If, however, structural elements of the PrP mRNA are considered as functionally relevant for the development of all prion diseases, this feature must be found in every species that is susceptible to this class of disease. Therefore the new algorithm will be applied to check PrP mRNA for evolutionarily conserved secondary structures.

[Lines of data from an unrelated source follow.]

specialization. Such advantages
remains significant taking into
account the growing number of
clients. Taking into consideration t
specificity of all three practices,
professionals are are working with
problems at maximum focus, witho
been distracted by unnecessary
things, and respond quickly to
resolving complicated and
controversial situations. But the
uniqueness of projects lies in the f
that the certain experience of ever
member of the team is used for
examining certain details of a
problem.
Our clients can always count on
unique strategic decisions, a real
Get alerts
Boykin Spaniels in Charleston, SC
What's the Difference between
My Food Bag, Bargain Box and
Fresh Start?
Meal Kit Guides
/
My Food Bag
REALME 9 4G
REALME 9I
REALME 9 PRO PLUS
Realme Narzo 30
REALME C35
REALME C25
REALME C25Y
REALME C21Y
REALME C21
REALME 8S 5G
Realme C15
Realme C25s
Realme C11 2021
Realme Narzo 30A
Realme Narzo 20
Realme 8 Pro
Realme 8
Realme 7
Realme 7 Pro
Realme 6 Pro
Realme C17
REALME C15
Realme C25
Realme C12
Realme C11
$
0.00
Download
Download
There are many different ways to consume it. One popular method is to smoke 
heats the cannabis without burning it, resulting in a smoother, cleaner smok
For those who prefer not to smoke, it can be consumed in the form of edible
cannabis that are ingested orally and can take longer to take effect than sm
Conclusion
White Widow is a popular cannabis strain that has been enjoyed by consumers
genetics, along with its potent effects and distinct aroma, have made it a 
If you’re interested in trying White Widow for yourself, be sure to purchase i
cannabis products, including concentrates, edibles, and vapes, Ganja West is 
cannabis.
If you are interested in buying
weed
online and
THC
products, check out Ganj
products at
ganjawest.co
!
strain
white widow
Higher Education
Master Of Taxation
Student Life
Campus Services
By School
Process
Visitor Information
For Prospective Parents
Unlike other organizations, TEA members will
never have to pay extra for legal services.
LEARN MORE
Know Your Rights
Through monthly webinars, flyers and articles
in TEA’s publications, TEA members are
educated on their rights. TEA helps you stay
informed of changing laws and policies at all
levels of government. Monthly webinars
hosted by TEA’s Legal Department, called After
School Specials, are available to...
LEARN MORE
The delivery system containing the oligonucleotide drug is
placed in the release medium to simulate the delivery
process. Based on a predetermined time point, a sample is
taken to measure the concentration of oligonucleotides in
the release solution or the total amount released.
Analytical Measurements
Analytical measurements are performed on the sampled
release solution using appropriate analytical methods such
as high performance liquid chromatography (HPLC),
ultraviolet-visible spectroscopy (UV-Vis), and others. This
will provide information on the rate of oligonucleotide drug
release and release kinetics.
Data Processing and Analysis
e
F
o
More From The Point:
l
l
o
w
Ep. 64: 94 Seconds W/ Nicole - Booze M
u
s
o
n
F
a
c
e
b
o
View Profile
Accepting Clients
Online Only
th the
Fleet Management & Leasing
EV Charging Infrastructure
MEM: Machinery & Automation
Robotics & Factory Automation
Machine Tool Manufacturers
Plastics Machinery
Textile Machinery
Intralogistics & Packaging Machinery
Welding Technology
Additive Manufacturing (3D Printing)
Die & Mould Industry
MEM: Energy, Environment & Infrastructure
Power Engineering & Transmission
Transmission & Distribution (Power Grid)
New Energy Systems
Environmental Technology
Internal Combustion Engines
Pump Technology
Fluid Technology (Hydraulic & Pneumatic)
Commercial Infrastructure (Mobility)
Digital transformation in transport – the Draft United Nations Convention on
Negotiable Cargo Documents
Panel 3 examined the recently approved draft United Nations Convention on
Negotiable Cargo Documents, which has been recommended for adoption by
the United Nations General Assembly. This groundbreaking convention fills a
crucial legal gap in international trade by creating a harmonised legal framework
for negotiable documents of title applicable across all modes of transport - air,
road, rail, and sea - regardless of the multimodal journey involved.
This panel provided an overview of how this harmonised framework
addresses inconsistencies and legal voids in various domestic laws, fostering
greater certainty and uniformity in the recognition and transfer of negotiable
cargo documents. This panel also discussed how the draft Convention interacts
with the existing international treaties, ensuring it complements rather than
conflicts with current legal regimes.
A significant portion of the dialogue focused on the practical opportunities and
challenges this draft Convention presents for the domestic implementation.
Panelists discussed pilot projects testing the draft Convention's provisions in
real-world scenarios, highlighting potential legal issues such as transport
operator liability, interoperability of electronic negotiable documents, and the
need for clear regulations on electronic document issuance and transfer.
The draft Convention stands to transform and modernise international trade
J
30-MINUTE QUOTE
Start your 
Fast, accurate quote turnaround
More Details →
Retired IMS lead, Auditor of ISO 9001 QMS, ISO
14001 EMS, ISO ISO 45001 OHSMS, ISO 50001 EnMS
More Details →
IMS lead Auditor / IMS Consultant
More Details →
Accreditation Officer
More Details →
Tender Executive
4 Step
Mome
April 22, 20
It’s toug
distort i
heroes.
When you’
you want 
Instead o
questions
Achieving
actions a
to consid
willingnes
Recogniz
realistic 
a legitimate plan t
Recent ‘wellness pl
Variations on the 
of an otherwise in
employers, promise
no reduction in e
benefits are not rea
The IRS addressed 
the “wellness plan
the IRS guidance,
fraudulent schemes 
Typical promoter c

Prediction of structural elements in mRNA of prion protein

From the EMBL data bank, 23 PrP mRNA sequences of the following species were available: three rodents (mouse, hamster, rat), two ruminants (cattle, sheep), the human and 17 non-human primates consisting of four apes (gorilla, chim-panzee, gibbon, orangutan), seven old-world mon-keys (colobus, presbytis, baboon, mandrill, rhesus macaque, Macaca arctoides, African green monkey), and six new-world monkeys (spider, squirrel, capuchin, aotes, marmoset, titi). Calculations of individual secondary structures of these molecules with the programs RNAfold and LinAll revealed that thermodynamically stable elements of sec-ondary structure are located mainly in the 5' region including the ORF. In contrast, the 3' UTR with a lower G + C content (41% G + C versus 53% G + C in the ORF of the hamster sequence) is mainly single stranded. As examples, the calculated secondary structures of human and hamster PrP mRNAs are shown in Figure 5.

Alignment of the 23 sequences with CLUSTAL V (Higgins & Sharp, 1988; Higgins, 1994) showed considerable homology in an 1100 nt fragment (individual sequences starting between nt -42 and -10 and ending at nt 788 to 1039; numbering relative to the start of the ORF). These fragments that contain the ORF were chosen for further studies. They have a length of 735 to 795 nt and showed a high degree of homology (74 to 97%). The secondary structure distributions of the individual fragments were calculated with RNAfold at 50?C. With the alignment mentioned above, the consensus base-pair probability matrix was calculated and is presented as dot plot in Figure 6.